Determine whether two nodes are related
Company: Google
Role: Software Engineer
Category: Coding & Algorithms
Difficulty: medium
Interview Round: Technical Screen
## Problem
You are given genealogy information for a set of chickens. The data consists of **parent → child** relationships (e.g., `(parentId, childId)` pairs). Not every chicken necessarily appears in every role, and the data may describe multiple independent family groups.
Write a function that, given two chicken IDs `a` and `b`, determines whether they have a **blood relationship**.
For this interview question, treat two chickens as “blood-related” if **they belong to the same family lineage**, meaning:
- one is an ancestor/descendant of the other, **or**
- they share at least one common ancestor (i.e., they are in the same connected family component).
## Input / Output
- **Input:**
- A list of parent-child pairs `relations`, where each pair `(p, c)` indicates `p` is a parent of `c`.

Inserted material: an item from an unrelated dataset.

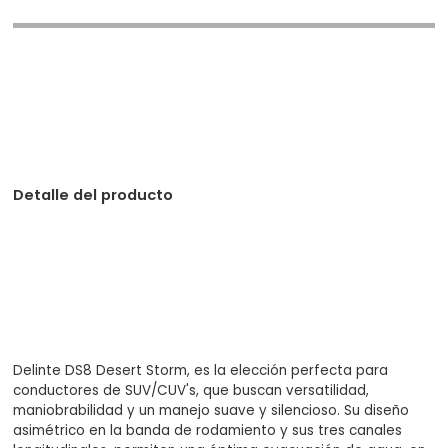
Detalle del producto
Delinte DS8 Desert Storm, es la elección perfecta para
conductores de SUV/CUV's, que buscan versatilidad,
maniobrabilidad y un manejo suave y silencioso. Su diseño
asimétrico en la banda de rodamiento y sus tres canales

- Two chicken IDs `a` and `b`.
- **Output:**
- Return `true` if `a` and `b` are blood-related under the definition above, otherwise `false`.
## Notes / Edge cases to consider
- Either `a` or `b` may not appear in `relations`.
- There may be multiple roots (a forest).
- A chicken may have 0, 1, or 2 parents depending on the dataset.
- Clarify/handle whether the input could contain cycles (invalid genealogy); your solution should not infinite-loop if it does.
## Example
Given relations: `(1,2), (1,3), (3,4), (10,11)`:
- Query `(2,4)` → `true` (share ancestor `1`)
- Query `(2,11)` → `false` (different family groups)
- Query `(3,4)` → `true` (ancestor/descendant)
Quick Answer: This question evaluates understanding of graph representations, reachability and connectivity concepts for ancestry relationships, including handling disconnected components and potential cycles.